In July 2024, Daniel Barrow, MD, a neurosurgeon at Emory Healthcare, received a heartfelt letter from Mary Katherine (Katie). Katie is the daughter of a patient he’d treated at Emory 35 years earlier. In the letter, Katie thanked him for saving her mother’s life—and her own.
“My mother was seven months pregnant and woke up to a ruptured cerebral aneurysm. When she finally got to Emory, you took one look at the angiogram and took her into surgery. That's when the magic happened. You performed miraculously. You kept us both alive,” writes Katie.
Here’s their story.
On a bright May morning in 1989, Marshall Krakeel, an emergency room nurse, lay down after her night shift. At 41, she was seven months pregnant with her third child. Her oldest had just gone to kindergarten, and her two-year-old was still sleeping, which was a good time for Marshall to take a nap.
She hadn’t been asleep long when she awakened to the sound of her son playing nearby. Marshall bolted upright. She felt a sharp crack in her neck and then a wave of intense pain that rose up and around her head. Had she broken her neck?
Marshall got up, and before calling for help, she made the bed. “Mother always said, make it up in case the ambulance has to come,” she explains.
By then, Marshall had lost the use of her left arm and leg. She phoned the emergency department at South Fulton Hospital, where she worked. They told her to call an ambulance. Then she dialed her husband, the local fire chief, who rushed home to help.
A Life-Threatening Discovery
At a clinic near their home in Fayetteville, Georgia, an X-ray confirmed Marshall’s neck wasn’t broken. However, an angiogram (an imaging test that shows blood flow in arteries or veins) uncovered something more serious. An aneurysm in her brain had ruptured and was actively bleeding. This was a life-threatening condition requiring immediate care to prevent further damage or even death.
Brain aneurysms occur when an artery in the brain develops a weak spot that balloons and fills with blood. Although an aneurysm can happen anywhere in the brain, most form at the base of the skull. A ruptured aneurysm can cause stroke, brain damage, coma and even death.
Until then, Marshall hadn’t experienced any warning signs of something serious. Although she had gestational diabetes, hers had been a normal pregnancy. Her two prior pregnancies had been normal, as well.
Marshall checked into South Fulton Hospital, where she received medication to prevent seizures as the staff determined how best to treat her. “The neurologist who came in told me I needed to go right to Dr. Barrow at Emory,” Marshall recalls.
At the time, Dr. Barrow was the region's only specialist in aneurysm surgery. He had completed his residency and an internship at Emory Healthcare and was then hired specifically for his expertise in complex neurosurgical cases.
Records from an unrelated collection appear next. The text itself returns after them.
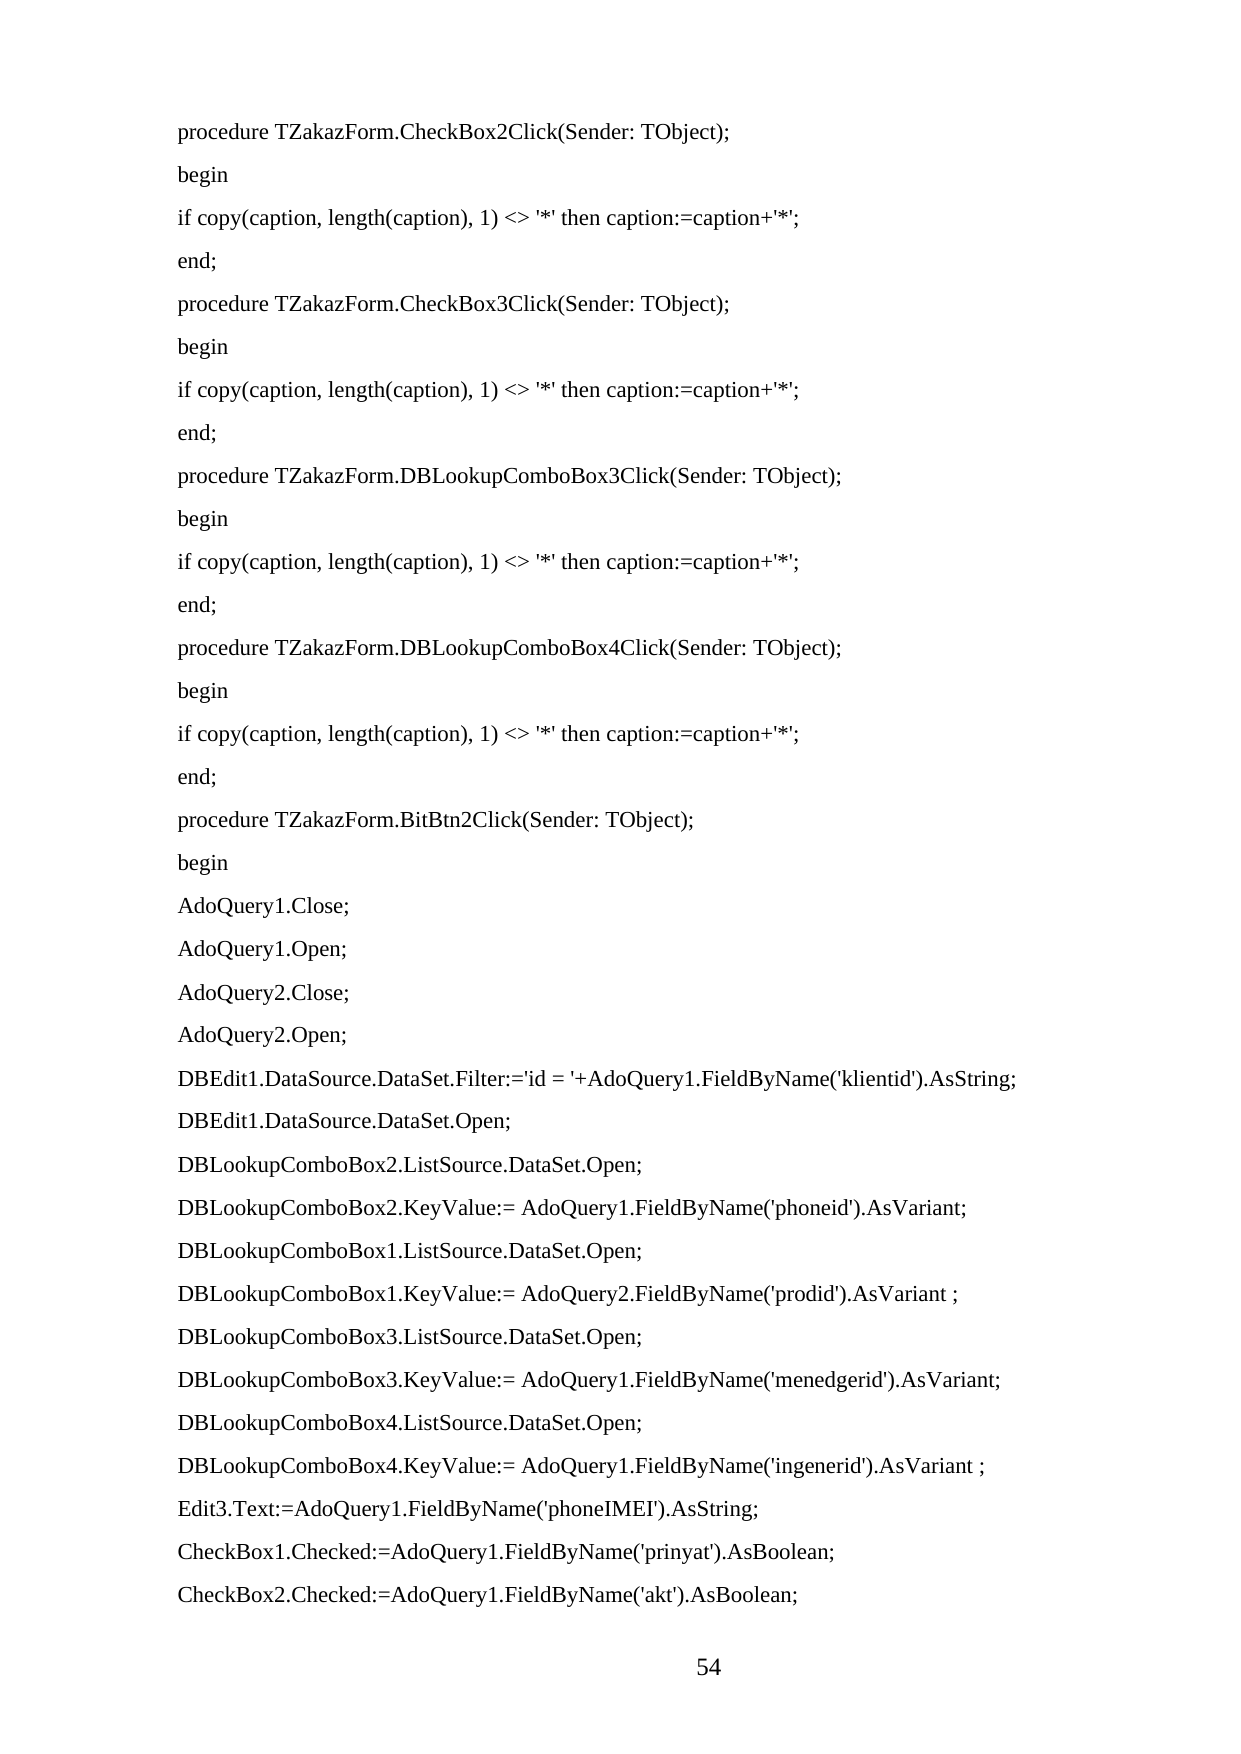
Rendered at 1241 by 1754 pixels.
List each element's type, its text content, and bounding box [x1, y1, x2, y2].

text DBLookupComboBox1.KeyValue:= AdoQuery2.FieldByName('prodid').AsVariant ; [177, 1280, 1152, 1306]
text CheckBox2.Checked:=AdoQuery1.FieldByName('akt').AsBoolean; [177, 1581, 1152, 1607]
text end; [177, 763, 1152, 790]
text Edit3.Text:=AdoQuery1.FieldByName('phoneIMEI').AsString; [177, 1495, 1152, 1521]
text AdoQuery2.Close; [177, 978, 1152, 1005]
text DBLookupComboBox4.ListSource.DataSet.Open; [177, 1409, 1152, 1435]
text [177, 204, 1152, 231]
text end; [177, 591, 1152, 618]
text procedure TZakazForm.CheckBox2Click(Sender: TObject); [177, 118, 1152, 144]
text procedure TZakazForm.CheckBox3Click(Sender: TObject); [177, 290, 1152, 317]
text end; [177, 419, 1152, 446]
text DBEdit1.DataSource.DataSet.Filter:='id = '+AdoQuery1.FieldByName('klientid').AsString; [177, 1064, 1152, 1091]
text if copy(caption, length(caption), 1) <> '*' then caption:=caption+'*'; [177, 548, 1152, 575]
text end; [177, 247, 1152, 273]
text if copy(caption, length(caption), 1) <> '*' then caption:=caption+'*'; [177, 720, 1152, 747]
text AdoQuery1.Open; [177, 936, 1152, 962]
text begin [177, 505, 1152, 532]
text CheckBox1.Checked:=AdoQuery1.FieldByName('prinyat').AsBoolean; [177, 1538, 1152, 1564]
text DBLookupComboBox3.ListSource.DataSet.Open; [177, 1323, 1152, 1349]
text DBEdit1.DataSource.DataSet.Open; [177, 1108, 1152, 1134]
text procedure TZakazForm.BitBtn2Click(Sender: TObject); [177, 806, 1152, 833]
text begin [177, 333, 1152, 359]
text AdoQuery1.Close; [177, 892, 1152, 919]
text begin [177, 849, 1152, 876]
text DBLookupComboBox2.KeyValue:= AdoQuery1.FieldByName('phoneid').AsVariant; [177, 1194, 1152, 1220]
text begin [177, 161, 1152, 187]
text AdoQuery2.Open; [177, 1022, 1152, 1048]
text begin [177, 677, 1152, 704]
text DBLookupComboBox2.ListSource.DataSet.Open; [177, 1151, 1152, 1177]
text procedure TZakazForm.DBLookupComboBox4Click(Sender: TObject); [177, 634, 1152, 661]
text DBLookupComboBox1.ListSource.DataSet.Open; [177, 1237, 1152, 1263]
text DBLookupComboBox3.KeyValue:= AdoQuery1.FieldByName('menedgerid').AsVariant; [177, 1366, 1152, 1392]
text DBLookupComboBox4.KeyValue:= AdoQuery1.FieldByName('ingenerid').AsVariant ; [177, 1452, 1152, 1478]
text procedure TZakazForm.DBLookupComboBox3Click(Sender: TObject); [177, 462, 1152, 489]
text if copy(caption, length(caption), 1) <> '*' then caption:=caption+'*'; [177, 376, 1152, 403]
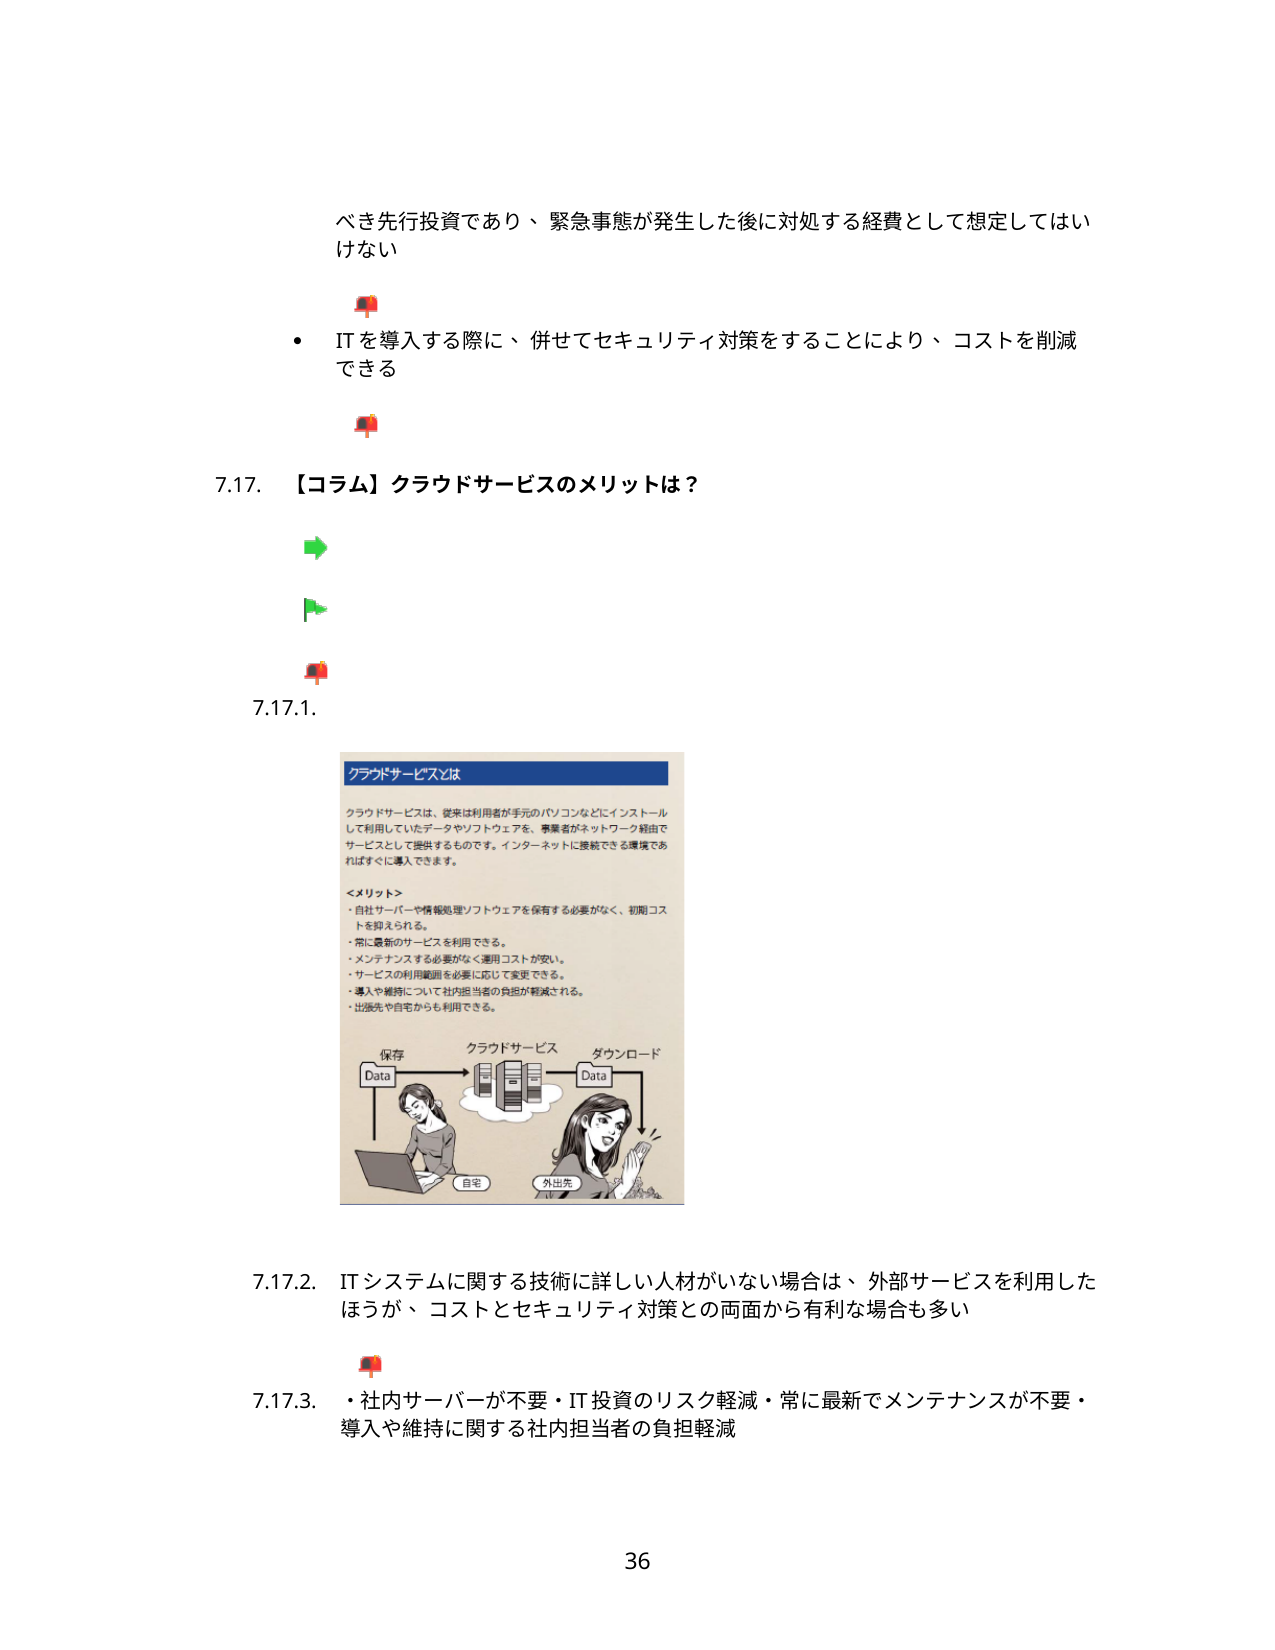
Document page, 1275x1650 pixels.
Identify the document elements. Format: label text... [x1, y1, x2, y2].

picture [304, 536, 328, 560]
picture [354, 295, 378, 318]
picture [339, 752, 685, 1205]
picture [304, 661, 328, 685]
picture [354, 414, 378, 438]
list 【コラム】クラウドサービスのメリットは？ [215, 471, 1098, 499]
picture [358, 1355, 382, 1378]
list ITを導入する際に、 併せてセキュリティ対策をすることにより、 コストを削減できる [294, 326, 1098, 383]
list ・社内サーバーが不要・IT投資のリスク軽減・常に最新でメンテナンスが不要・導入や維持に関する社内担当者の負担軽減 [252, 1386, 1098, 1443]
picture [304, 598, 328, 622]
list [294, 207, 1098, 264]
list ITシステムに関する技術に詳しい人材がいない場合は、 外部サービスを利用したほうが、 コストとセキュリティ対策との両面から有利な場合も多い [252, 1267, 1098, 1324]
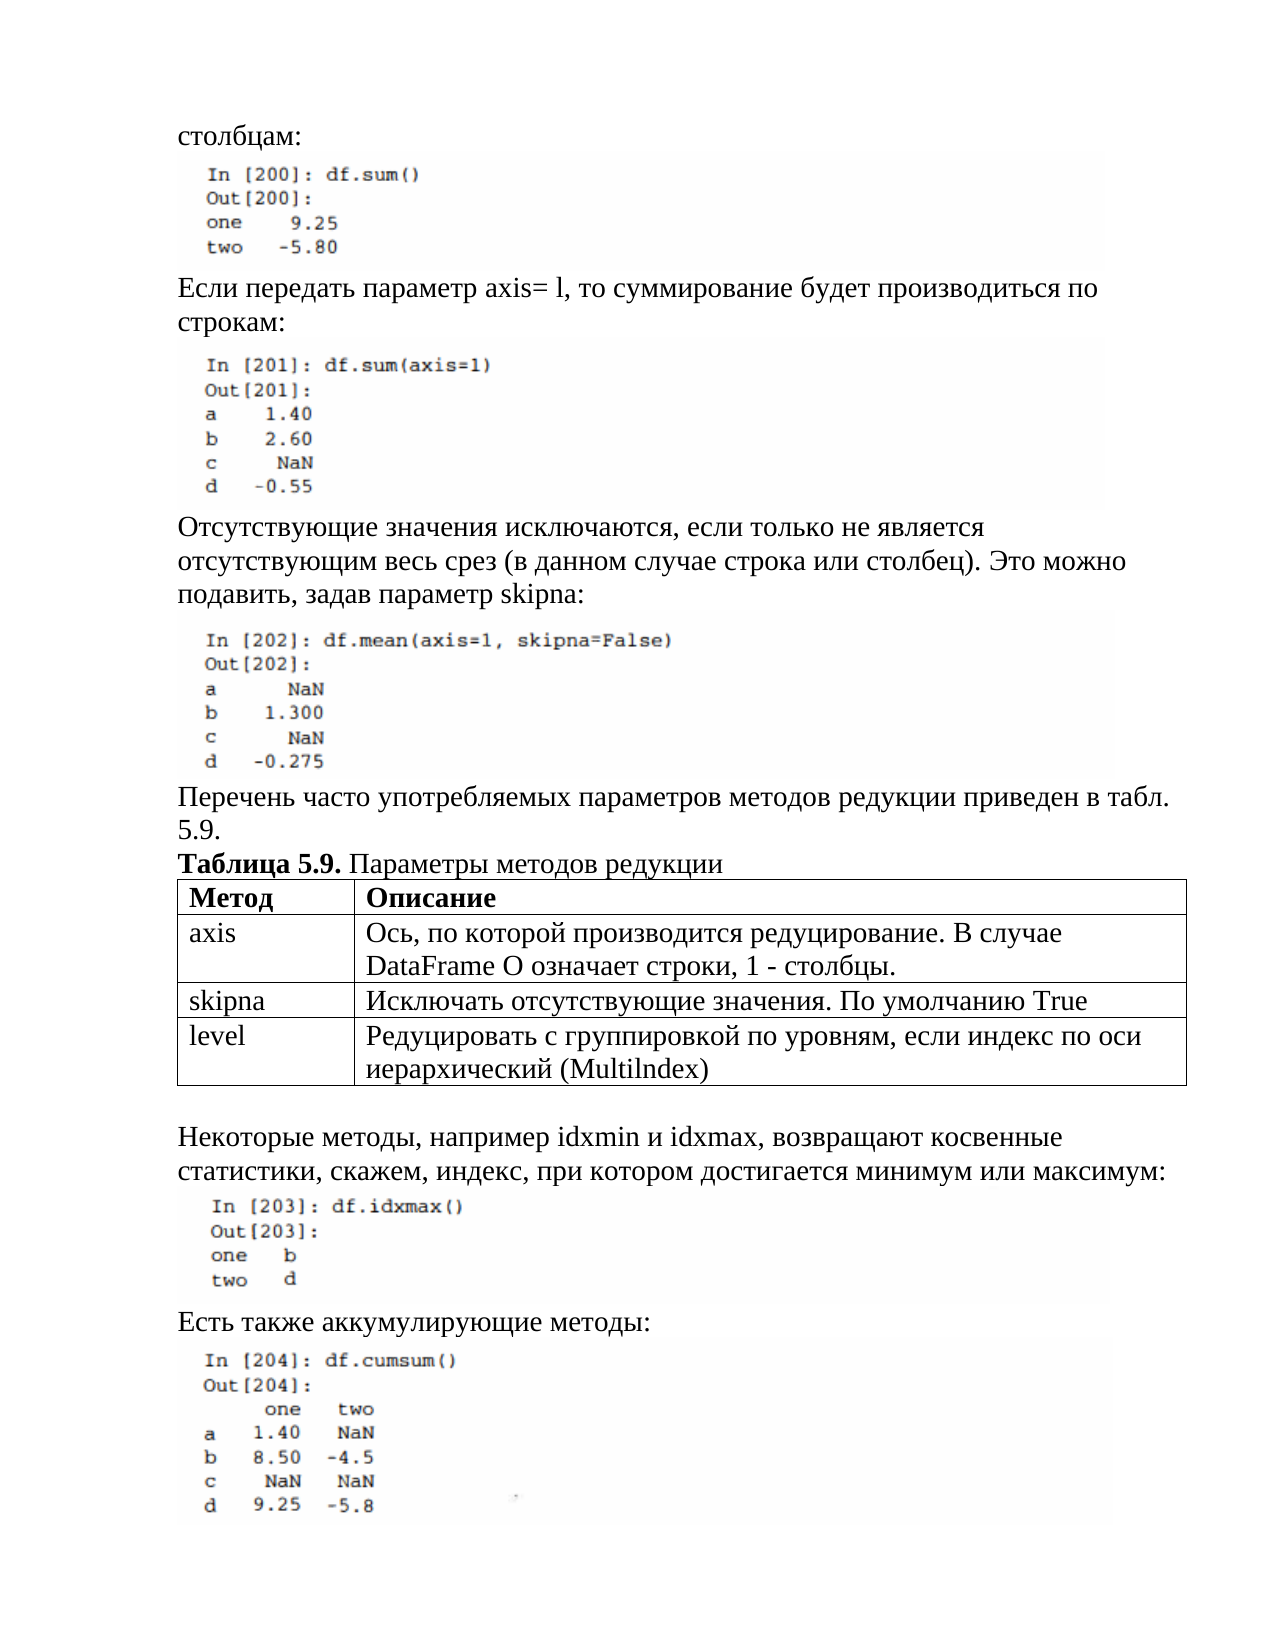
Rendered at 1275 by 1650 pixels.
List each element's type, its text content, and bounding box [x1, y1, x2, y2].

picture [177, 610, 1115, 779]
text Отсутствующие значения исключаются, если только не является отсутствующим весь срез (в данном случае строка или столбец). Это можно подавить, задав параметр skipna: [177, 509, 1186, 610]
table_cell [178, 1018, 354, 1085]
text Если передать параметр axis= l, то суммирование будет производиться по строкам: [177, 270, 1186, 337]
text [177, 118, 1186, 152]
picture [177, 1186, 1110, 1304]
table_header Метод [178, 880, 354, 914]
picture [177, 1337, 1114, 1525]
table_cell axis [178, 915, 354, 982]
table_cell skipna [178, 983, 354, 1017]
table_header Описание [355, 880, 1186, 914]
picture [177, 337, 1106, 510]
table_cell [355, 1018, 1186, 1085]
text Есть также аккумулирующие методы: [177, 1304, 1186, 1337]
table_cell Ось, по которой производится редуцирование. В случае DataFrame О означает строки, 1 - столбцы. [355, 915, 1186, 982]
text Некоторые методы, например idxmin и idxmax, возвращают косвенные статистики, скажем, индекс, при котором достигается минимум или максимум: [177, 1119, 1186, 1186]
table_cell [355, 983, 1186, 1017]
text Перечень часто употребляемых параметров методов редукции приведен в табл. 5.9. [177, 779, 1186, 846]
text Таблица 5.9. Параметры методов редукции [177, 846, 1186, 879]
picture [177, 151, 1106, 271]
The hospital arranged for Marshall to transfer to Emory under Dr. Barrow’s care. The following day, an ambulance took her to Atlanta, a 30-minute drive.
Two Lives at Stake
Dr. Barrow recalls being very concerned when Marshall arrived at Emory. “The stakes were high,” he says. “She had survived a hemorrhage, but once an aneurysm has bled, there is a very high risk that it will bleed again in the near future.”
“She also was seven months pregnant, and so we had two lives at risk.” Dr. Barrow knew that complications during surgery, such as lowered blood pressure, can impact the baby because they depend entirely on the mother’s blood flow.
Racing against time, the neurosurgery team jumped into action.
“Nurses, neurosurgeons, assistants and anesthesiologists filled the operating room. In addition, there was a bassinet, a neonatologist and an obstetrician standing by if Marshall had a complication during surgery, and it looked like she wasn’t going to survive. We would have tried to save the baby,” he remembers.
Dr. Barrow performed a craniotomy, carefully creating an opening in Marshall’s scalp and temporarily removing a section of her skull. Dr. Barrow precisely navigated to the aneurysm using an operating microscope and secured it with clips. The clips permanently blocked blood flow to prevent another rupture. Afterward, he closed the incision with meticulous care.